Special to WorldTribune, September 6, 2018

By Bruce Schlesman

American politics has added a new face to propagate the same bad old ideas. Add to that a new slogan: “Medicare For All”.

Twitter / Medicare for All / @demsocialists

Alexandria Ocasio-Cortez sent shockwaves through the United States when she upset the heavily-favored Joe Crowley, an important democrat congressman, in a Brooklyn, New York district. Instantly, it drew comparisons to the Cantor-Brat upset in 2014 in my home district near Richmond, Virginia. Eric Cantor was an establishment Republican many favored to win speaker. Instead, he lost his primary to Dave Brat, an economics professor at a local college running as a Tea Party conservative.

Ocasio-Cortez has recently achieved celebrity status as many progressives have fallen in love with the socialist platform she ran on. In many ways, she has become the new face of American socialism.

“Medicare for All” is the progressives’ new focal point. It’s a bill proposed by Bernie Sanders and Elizabeth Warren and defended by Ocasio-Cortez.

In its essence, the bill seeks the expansion of Medicare into a universal, single-payer healthcare system. Sanders and Ocasio-Cortez seek to emulate Europe by establishing an American universal healthcare system.

The bill seeks to eliminate people’s need to pay for their own healthcare as so many Americans find themselves unable to pay for adequate medical care. This “free” healthcare would be available to everyone, including those with preexisting conditions. Sanders claims that 29 million Americans are without health insurance and this bill would provide them with healthcare, free of cost.

The philosophy of socialized medicine aside, this bill would have some glaring flaws. Chief among them, there is no feasible way to pay for this healthcare plan. Free is never free, after all.

According to estimates in an independent study, Medicare for All would cost a whopping 33.2 trillion dollars over ten years. To compare, the total American debt is currently over 21 trillion dollars. How in the world does the Left plan to pay for this healthcare plan?

Ocasio-Cortez tried to argue cuts in American defense spending would be enough to pay for the plan. The United States government currently spends 590 billion dollars on defense and its total budget in 2017 was 4 trillion dollars. Medicare for All would cost the United States 3.2 trillion dollars a year, a number almost equaling the total budget.

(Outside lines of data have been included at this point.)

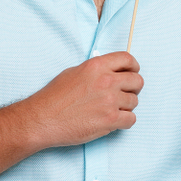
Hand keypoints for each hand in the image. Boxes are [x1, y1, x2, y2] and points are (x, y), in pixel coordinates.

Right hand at [21, 51, 142, 148]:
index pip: (128, 59)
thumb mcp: (74, 72)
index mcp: (97, 66)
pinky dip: (125, 121)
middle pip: (137, 81)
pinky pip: (131, 119)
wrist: (42, 118)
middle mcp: (106, 81)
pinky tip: (114, 121)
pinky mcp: (110, 120)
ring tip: (112, 109)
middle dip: (134, 88)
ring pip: (134, 102)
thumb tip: (111, 72)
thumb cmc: (54, 97)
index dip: (133, 66)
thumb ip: (96, 70)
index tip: (132, 72)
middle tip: (125, 94)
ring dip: (126, 106)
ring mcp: (109, 101)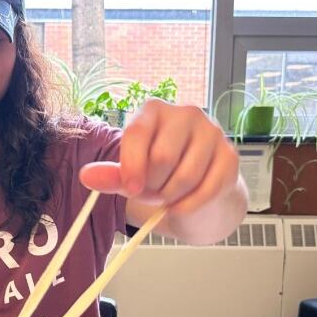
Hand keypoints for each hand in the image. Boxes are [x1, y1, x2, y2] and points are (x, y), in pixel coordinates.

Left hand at [80, 98, 239, 214]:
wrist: (197, 185)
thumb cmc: (158, 172)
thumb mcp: (130, 172)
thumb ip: (110, 175)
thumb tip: (86, 176)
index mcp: (154, 110)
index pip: (137, 134)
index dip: (131, 167)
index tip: (130, 189)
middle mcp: (186, 113)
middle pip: (162, 158)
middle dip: (152, 186)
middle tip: (150, 193)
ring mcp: (213, 132)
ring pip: (185, 177)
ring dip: (170, 197)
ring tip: (166, 196)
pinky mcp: (230, 156)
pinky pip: (207, 189)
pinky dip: (189, 205)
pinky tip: (182, 204)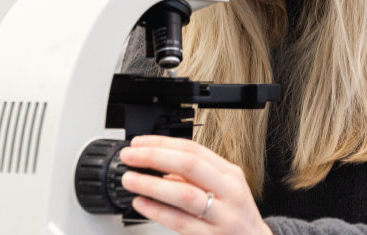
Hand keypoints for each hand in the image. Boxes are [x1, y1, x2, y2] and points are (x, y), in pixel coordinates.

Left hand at [120, 135, 270, 234]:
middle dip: (155, 157)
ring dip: (152, 185)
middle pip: (189, 166)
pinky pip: (180, 222)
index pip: (194, 150)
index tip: (139, 143)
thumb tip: (158, 166)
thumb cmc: (236, 215)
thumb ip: (196, 178)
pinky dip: (158, 211)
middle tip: (130, 157)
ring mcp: (222, 215)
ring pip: (184, 194)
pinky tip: (142, 204)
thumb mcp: (224, 189)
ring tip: (131, 180)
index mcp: (230, 174)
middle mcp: (228, 191)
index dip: (163, 144)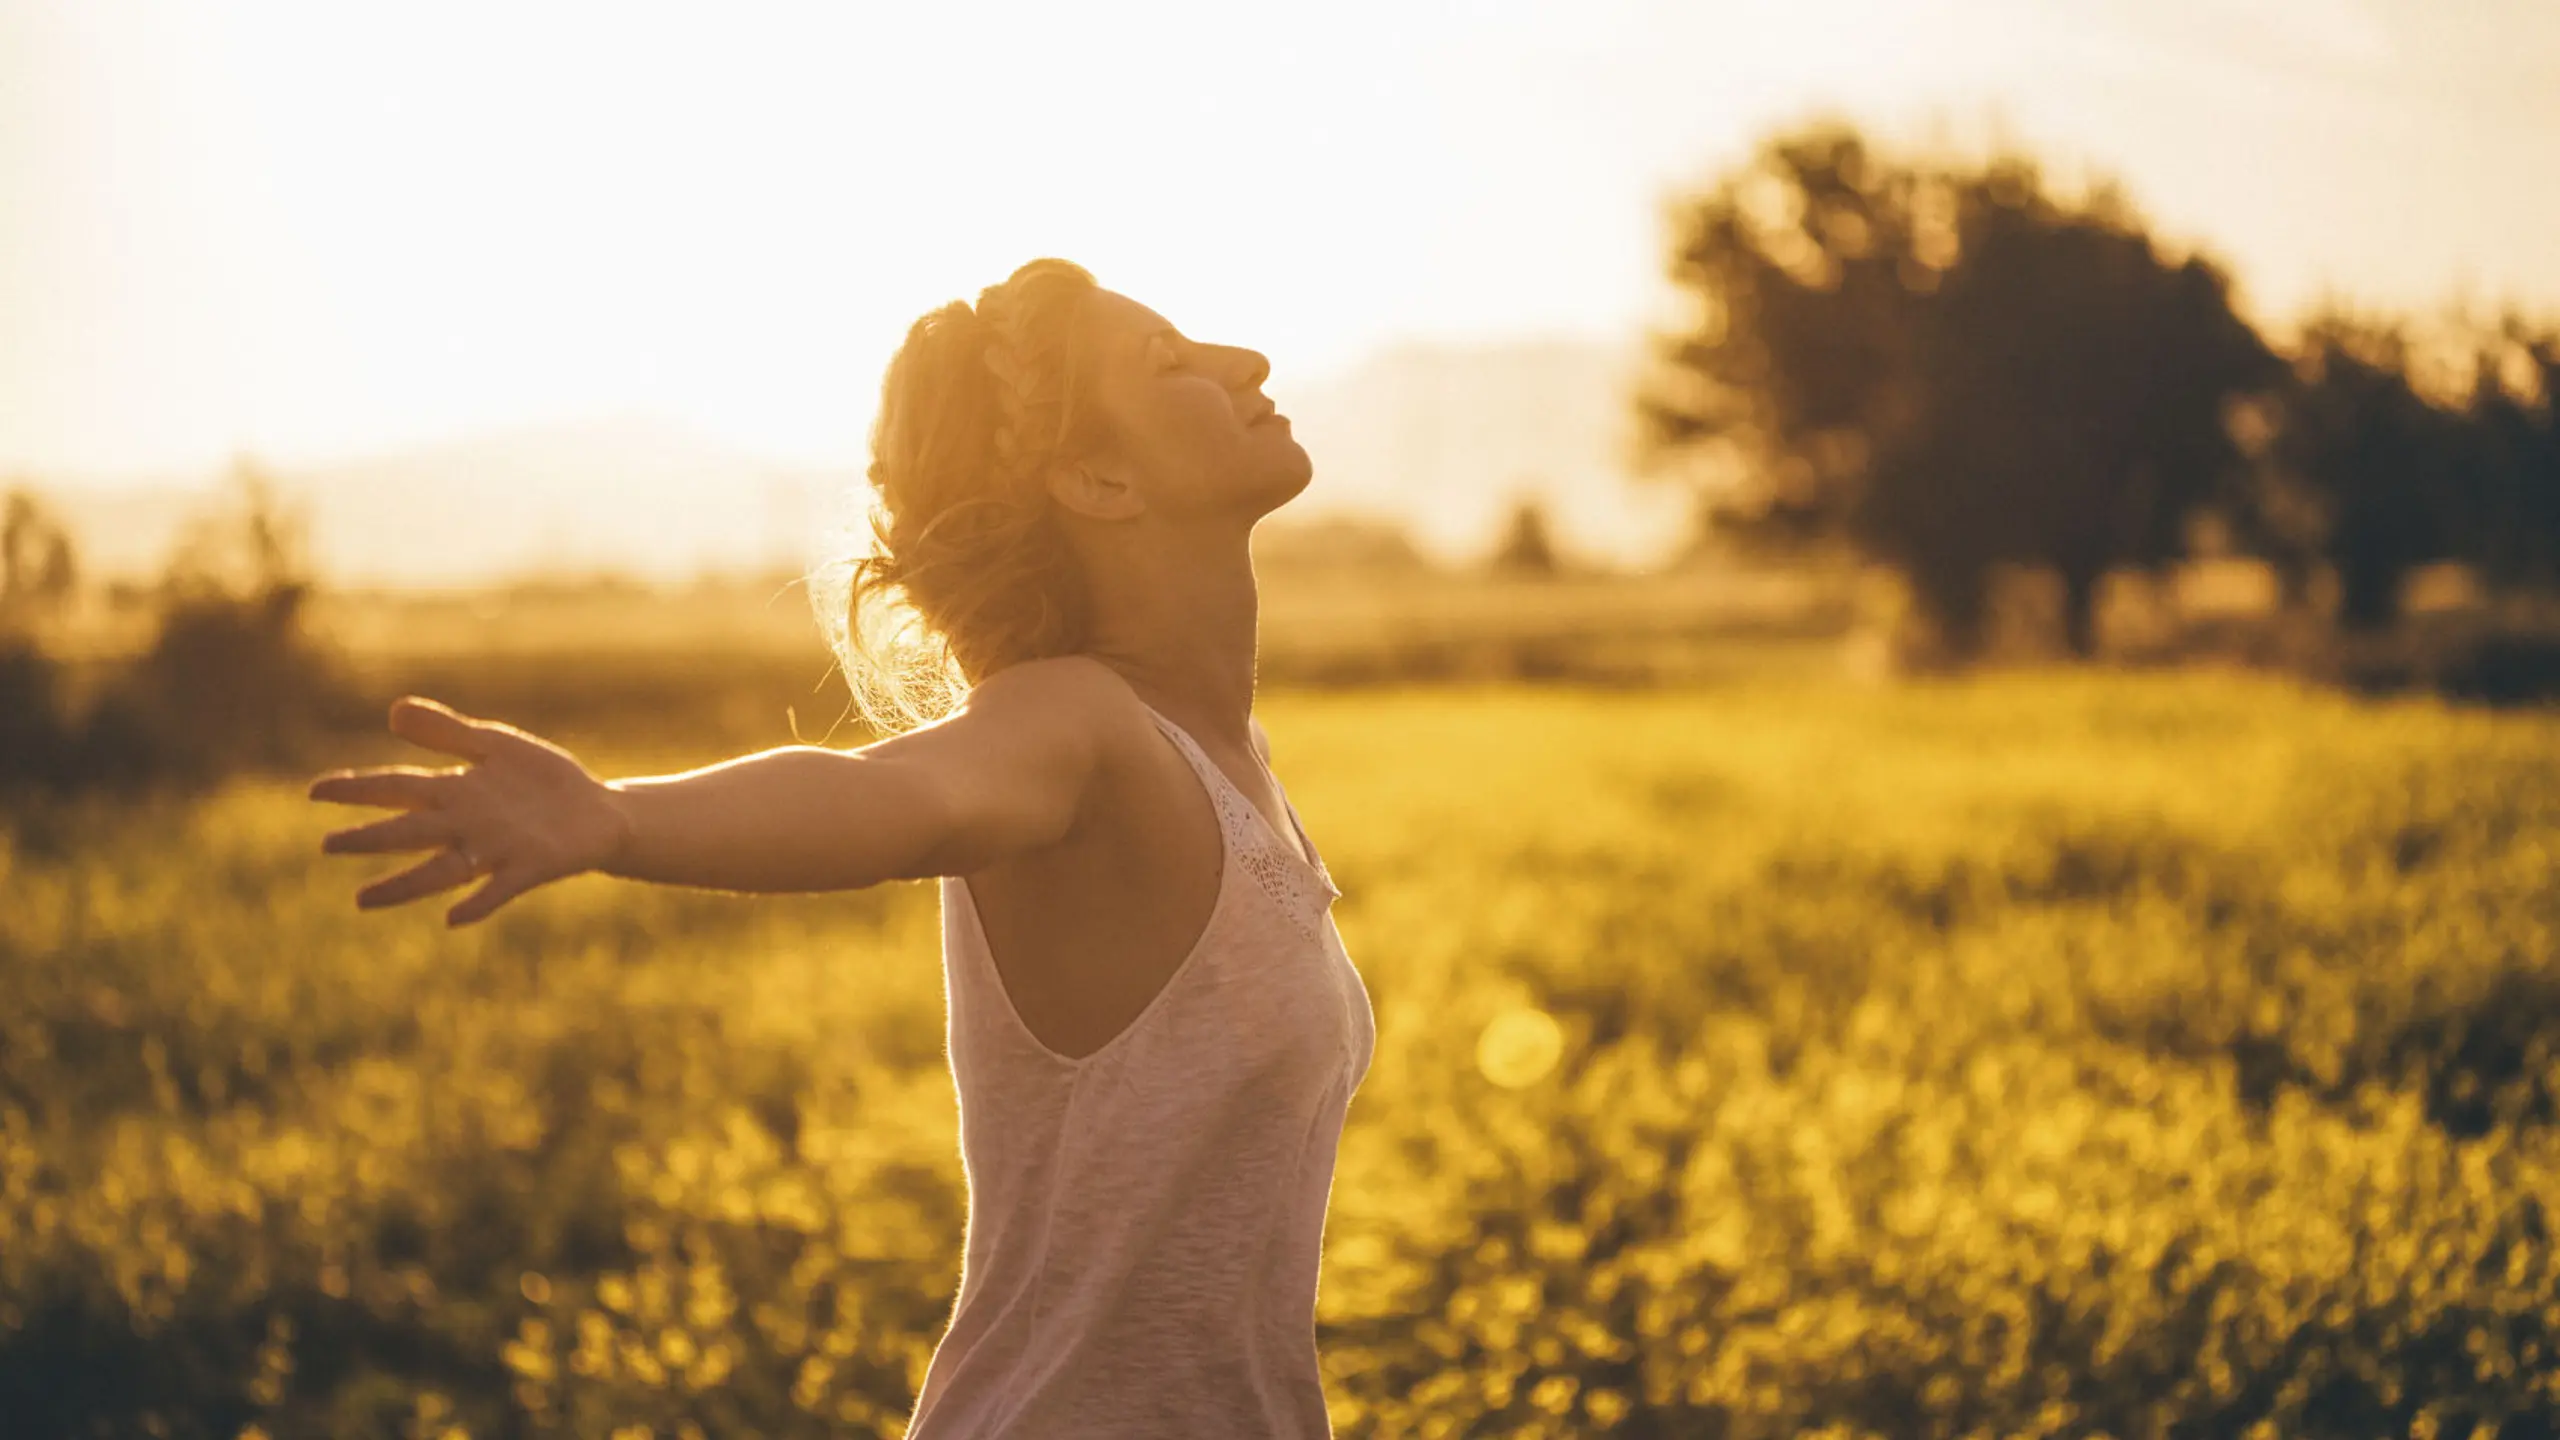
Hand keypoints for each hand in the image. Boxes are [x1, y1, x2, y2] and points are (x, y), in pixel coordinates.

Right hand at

If the entire U.S. military was eliminated to pay for Medicare for All, it would still cost an extra 2.6 trillion dollars. In this fantasy world where that’s on the table, the U.S. would have to add 2.6 trillion dollars a year, in addition to the 700 billion deficit that already exists, to the national debt even if defense spending is eliminated entirely.

Ocasio-Cortez has further argued the plan would save more money than it spent. She pointed to a study concluding that it would cost 2 trillion dollars less than the current amount spent on healthcare in the United States because cost to providers would be magically slashed by 40 percent as part of Medicare for All.

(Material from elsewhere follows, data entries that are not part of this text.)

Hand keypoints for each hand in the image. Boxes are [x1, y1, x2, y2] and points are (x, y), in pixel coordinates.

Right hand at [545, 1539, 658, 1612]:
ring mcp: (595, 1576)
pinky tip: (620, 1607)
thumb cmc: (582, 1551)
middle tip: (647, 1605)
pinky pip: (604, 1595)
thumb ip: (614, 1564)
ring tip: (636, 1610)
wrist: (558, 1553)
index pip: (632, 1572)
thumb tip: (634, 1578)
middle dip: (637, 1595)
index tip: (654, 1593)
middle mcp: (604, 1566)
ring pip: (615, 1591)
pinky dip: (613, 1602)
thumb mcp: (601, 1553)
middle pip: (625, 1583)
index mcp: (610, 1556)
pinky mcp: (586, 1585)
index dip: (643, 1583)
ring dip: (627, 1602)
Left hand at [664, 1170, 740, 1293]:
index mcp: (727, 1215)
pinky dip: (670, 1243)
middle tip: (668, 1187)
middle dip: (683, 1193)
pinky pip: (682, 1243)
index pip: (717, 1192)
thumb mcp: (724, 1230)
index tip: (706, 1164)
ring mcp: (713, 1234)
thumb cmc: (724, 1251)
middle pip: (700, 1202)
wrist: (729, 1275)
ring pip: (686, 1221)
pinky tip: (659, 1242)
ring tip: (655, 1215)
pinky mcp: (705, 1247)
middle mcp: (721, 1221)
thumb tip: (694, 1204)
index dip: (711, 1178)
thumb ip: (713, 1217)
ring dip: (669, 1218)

That study actually said the cost would be 32.6 trillion dollars to the federal government even with provider costs being slashed. Without the provider costs, the plan would cost 40 trillion. However, neither Sanders nor Ocasio-Cortez has indicated how the bill would go about slashing provider costs.

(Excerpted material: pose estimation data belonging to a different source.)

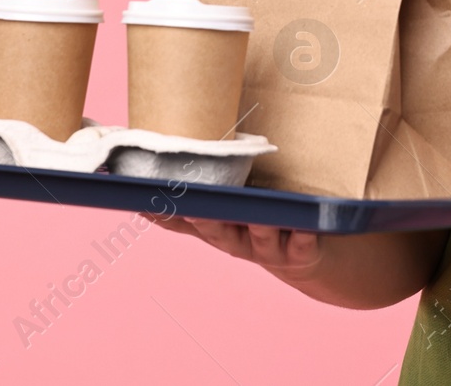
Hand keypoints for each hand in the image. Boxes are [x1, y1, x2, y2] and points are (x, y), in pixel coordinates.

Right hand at [140, 213, 324, 280]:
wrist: (305, 261)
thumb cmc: (258, 228)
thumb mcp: (223, 218)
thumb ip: (193, 206)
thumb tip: (147, 189)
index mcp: (219, 231)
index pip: (186, 224)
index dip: (166, 216)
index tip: (145, 202)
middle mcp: (240, 243)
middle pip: (219, 233)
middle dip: (207, 222)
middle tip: (195, 211)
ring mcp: (270, 249)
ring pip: (260, 236)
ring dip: (256, 226)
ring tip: (254, 213)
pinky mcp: (302, 252)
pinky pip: (303, 243)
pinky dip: (303, 234)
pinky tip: (304, 224)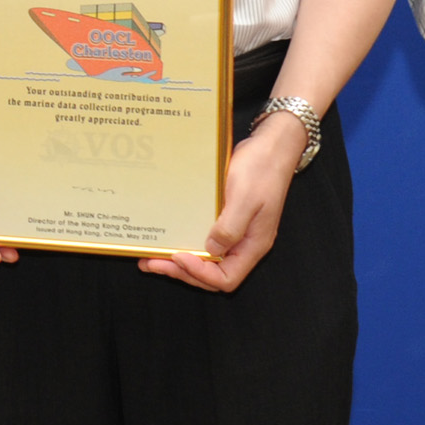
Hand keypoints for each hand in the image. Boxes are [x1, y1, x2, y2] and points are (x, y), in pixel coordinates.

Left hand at [143, 111, 303, 292]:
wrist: (271, 146)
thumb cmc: (263, 170)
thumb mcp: (245, 198)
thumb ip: (230, 227)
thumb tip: (212, 250)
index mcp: (253, 244)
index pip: (227, 277)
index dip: (201, 274)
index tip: (178, 258)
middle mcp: (244, 243)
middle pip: (213, 273)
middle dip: (182, 271)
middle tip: (154, 264)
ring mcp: (235, 232)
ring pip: (207, 259)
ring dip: (180, 261)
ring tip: (153, 258)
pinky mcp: (225, 219)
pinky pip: (204, 239)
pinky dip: (186, 242)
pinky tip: (170, 236)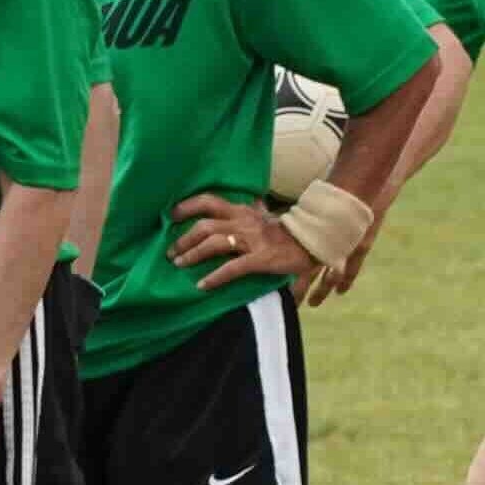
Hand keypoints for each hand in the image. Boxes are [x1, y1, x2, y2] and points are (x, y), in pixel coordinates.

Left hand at [165, 191, 324, 296]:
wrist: (315, 241)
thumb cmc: (286, 231)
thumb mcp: (265, 215)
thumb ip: (253, 208)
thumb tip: (249, 199)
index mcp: (242, 211)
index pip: (209, 201)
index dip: (187, 206)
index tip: (170, 216)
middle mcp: (243, 222)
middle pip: (204, 226)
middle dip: (183, 239)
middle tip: (171, 253)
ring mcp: (252, 240)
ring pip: (214, 243)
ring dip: (193, 255)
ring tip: (180, 265)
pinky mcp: (261, 259)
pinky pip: (233, 268)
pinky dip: (215, 277)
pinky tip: (202, 285)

Of course, not even Ocasio-Cortez would be willing to push for the dissolution of the American military to pay a part of her insanely expensive agenda. Instead, she and Sanders shy away from the hard questions. They don’t concern themselves with the details and instead focus on pushing the message of “free universal healthcare for all.” This bill is the ideological equivalent of an average, middle class American making $50,000 a year arguing that if they cut out going to the movies, they will finally be able to afford a private jet.

Of course, the bill won’t be free; it will be paid for in massive tax raises. For Medicare for All to be feasible, progressives would need to more than double tax revenue in the United States. After all, they would need to fund a 3.2 trillion dollar a year program (unless they slash government spending to the bone to make room for it). Sanders proposed his own options on how to fund his high cost program. They include a 7.5 percent income tax increase, increasing the death tax, up to a 52 percent increase on taxes on the rich, increased capital gains taxes, increased taxes on businesses, and decreasing available tax deductions. However, even if every one of Sanders’ tax increases were passed, it would represent a 16 trillion-dollar revenue increase over 10 years, half the amount needed to fund Medicare for All without extreme budget cuts.

Sanders’ suggested cocktail of punitive tax increases only reaches the halfway point. That is a terrifying thought, considering the economic consequences such a sharp tax increase could have on our GDP and average Americans’ wallets.

The numbers simply put, are not on the side of Medicare for All.

Bruce Schlesman is a former campaign staffer currently pursuing a Master’s in Public Policy and International Affairs at Liberty University.